A few things I'm not so keen on:
*Project instructions and sketches seem rather vague at times. Some of the instructions may be challenging for a beginning sewer to interpret.
*All that fabulous French style is achievable, in some cases, only with the proper chair/robe/coat/etc. to begin with. But hey, you may just find that perfect salvagable item at a thrift shop if you keep your eyes open! Or you can reinterpret the ideas and instructions to fit your own chair/robe/coat/etc. as well.
*You may need to do a bit of construction or heavy-duty upholstery in order to achieve your goals with some projects. I would recommend trying one of the simpler projects before deciding to build your own folding screen, for example. The sewing of the fabric panels will be easy; it's the construction of the screen that worries me.
*A few of the recommended techniques are questionable: I would hesitate to cut open a buttonhole before stitching around it (too risky) or zigzag stitch seam allowances before sewing a seam (the zigzag will warp the edges, making it difficult to sew the seam in the proper place).
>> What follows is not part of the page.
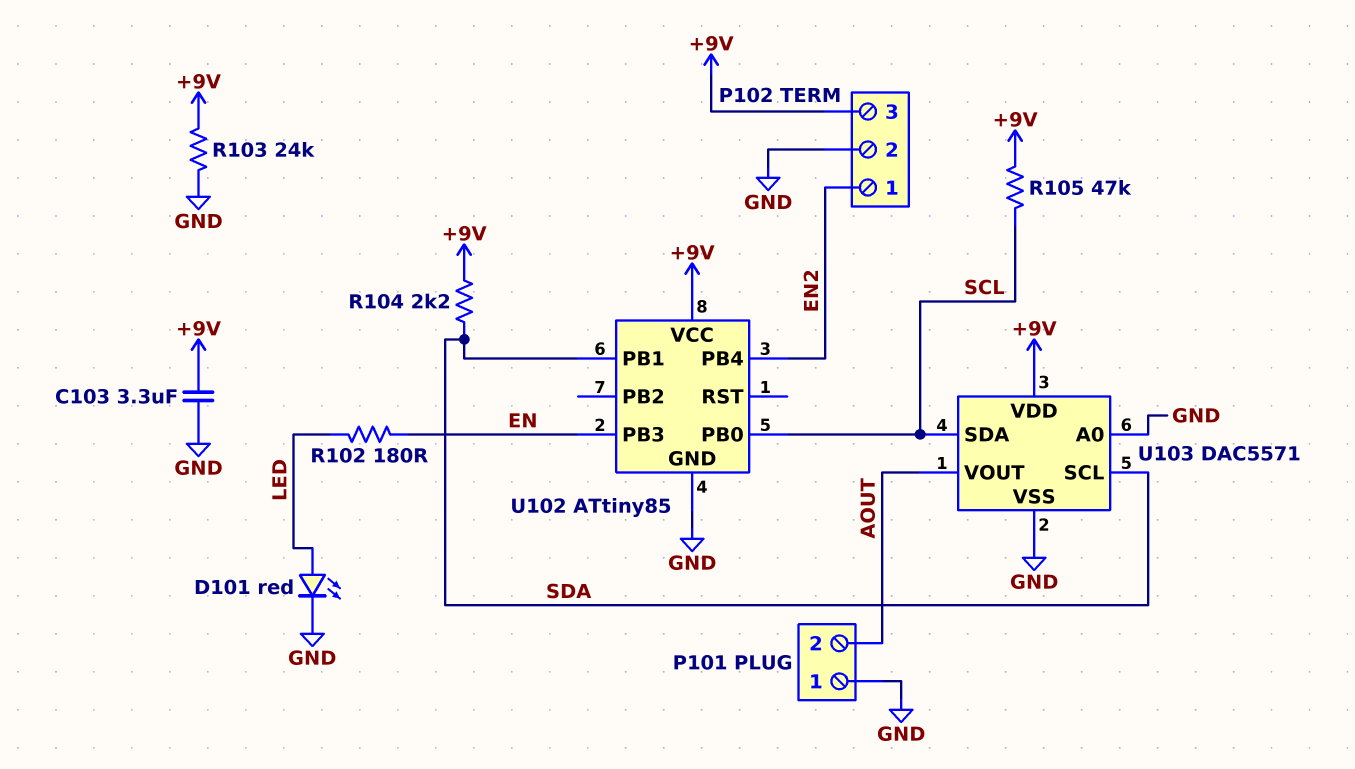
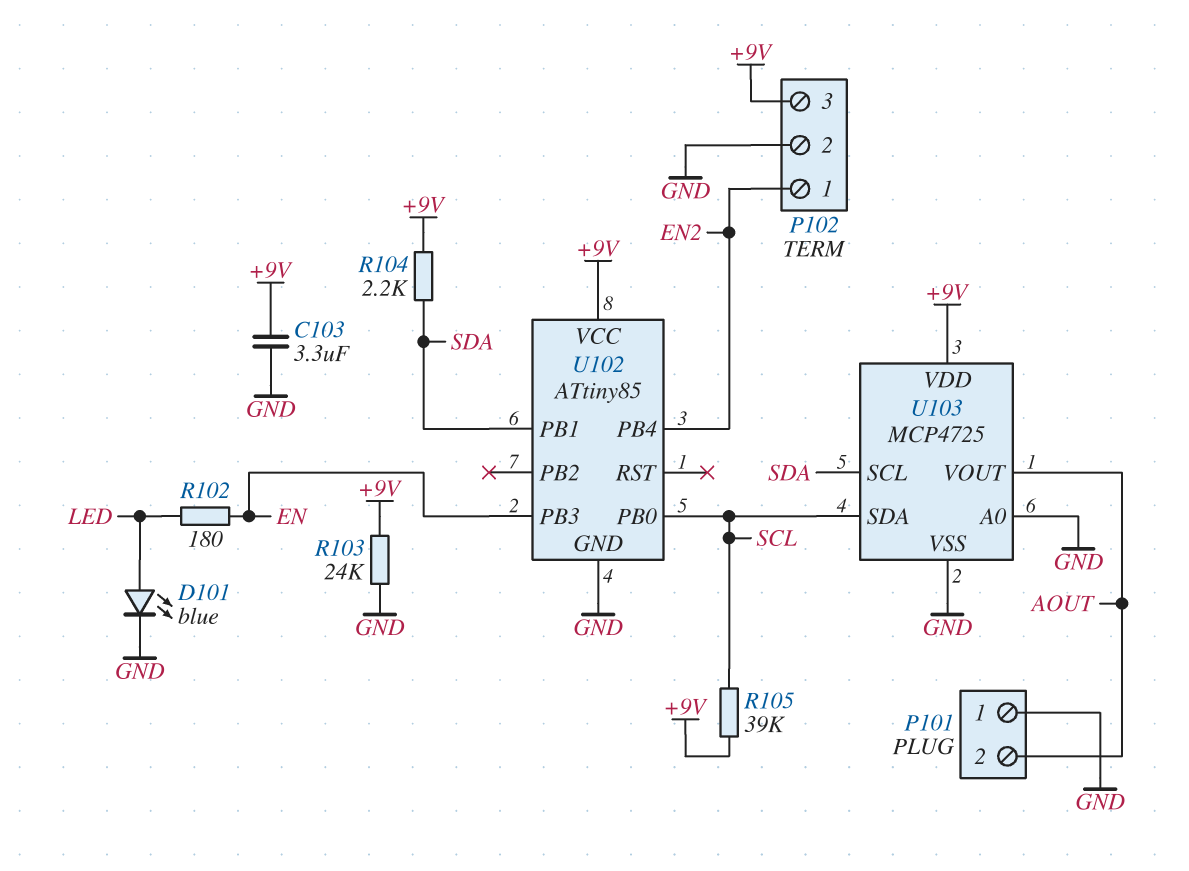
D101: LED red (A LED, K GND) -> LED blue (A LED, K GND)
R105: 47k (+9V, SCL) -> 39k (+9V, SCL)
U103: DAC5571 -> MCP4725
*Additional guidance could be offered in some areas. When sewing on oilcloth, it can help to cover the oilcloth with tissue paper or to use a Teflon foot so the oilcloth doesn't stick to your presser foot. The project, a zippered cosmetic case, may sound easy until you try to sew and break a needle or can't budge the presser foot.
Overall, if you have a little sewing experience you'll probably really enjoy this book. It's full of clever projects that you may be inspired to try, or it may also give you ideas for transforming your own projects.
If you've never sewn before, I still recommend the book but offer a bit of caution. The instructions may be a bit brief at times. Start with the Monet flower brooch or the Tasseled shoe tote and work your way toward the Saturday market caddy gradually. I'm sure you'll learn a lot on your way, and if you're willing to take a few risks (which is what crafting is all about, right?), you're guaranteed to create your own little bit of France along the way.